#### [WORK ORDER]
Starting at the line with "pen holder: none", copy each line through the last one below exactly as written, without any pictures.

#### [RECORDS TO PROCESS]
□ □ □ □ □ □ □

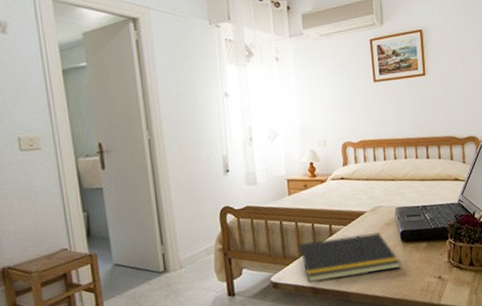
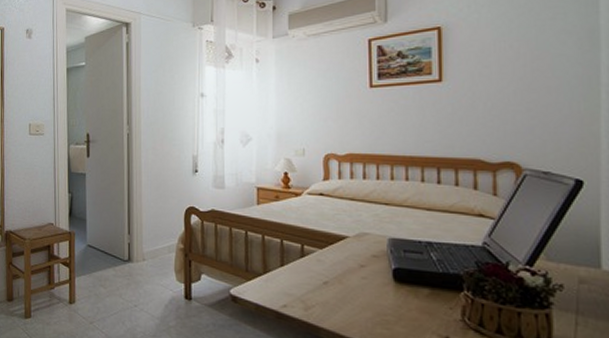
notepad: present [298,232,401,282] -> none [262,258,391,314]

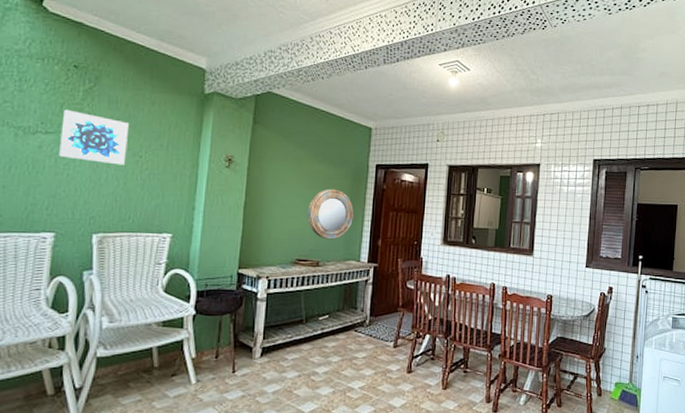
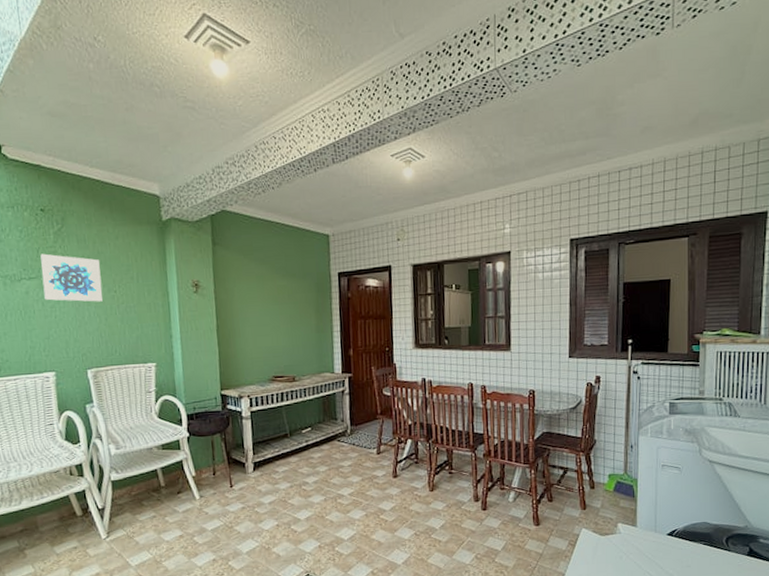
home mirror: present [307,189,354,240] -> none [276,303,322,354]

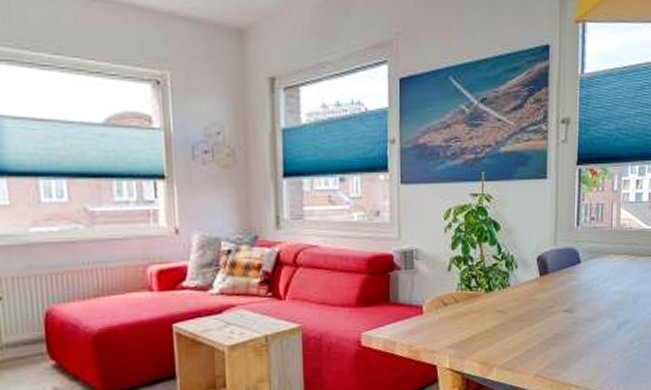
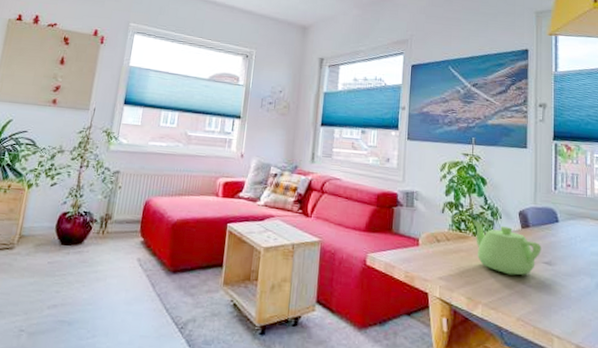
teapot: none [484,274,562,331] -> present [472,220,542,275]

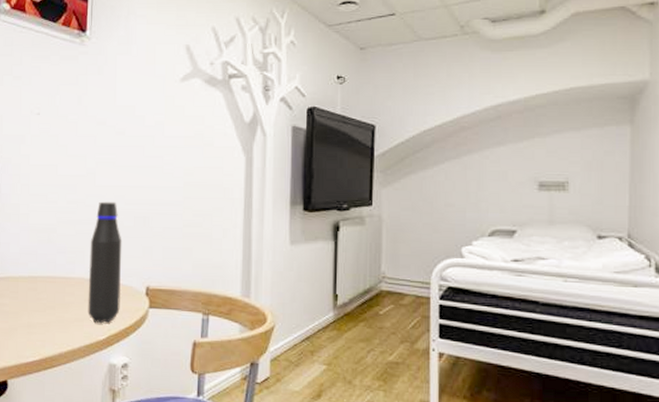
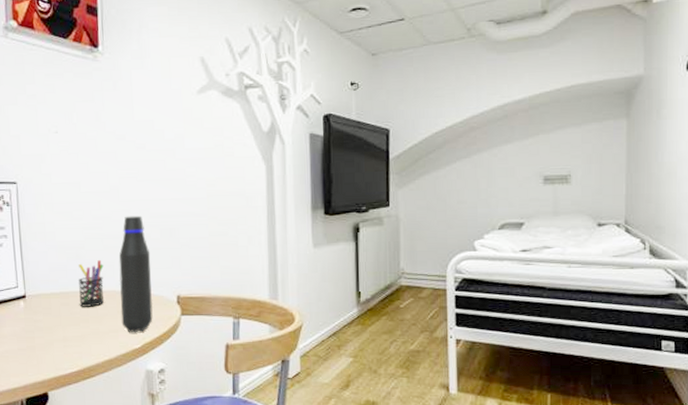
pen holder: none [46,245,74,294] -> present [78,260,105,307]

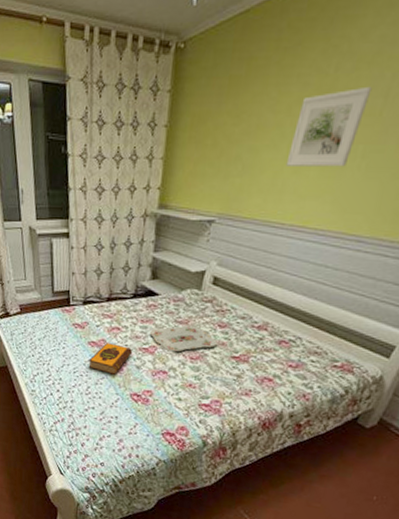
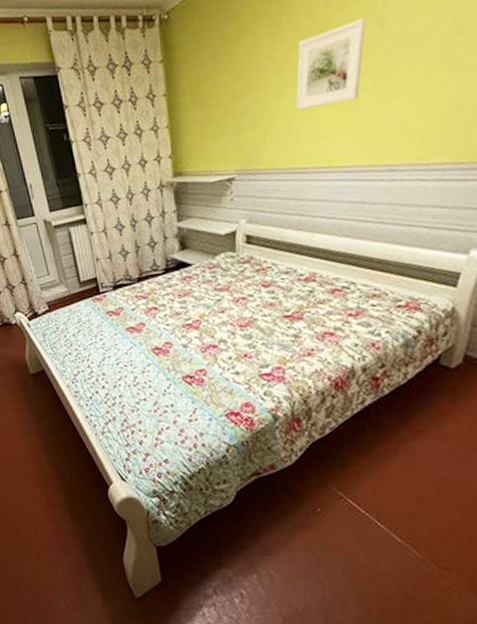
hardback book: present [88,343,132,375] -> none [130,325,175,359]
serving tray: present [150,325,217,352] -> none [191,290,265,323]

□ □ □ □ □ □ □

#### [SOLUTION]
pen holder: none [46,245,74,294] -> present [78,260,105,307]

hardback book: present [88,343,132,375] -> none [130,325,175,359]
serving tray: present [150,325,217,352] -> none [191,290,265,323]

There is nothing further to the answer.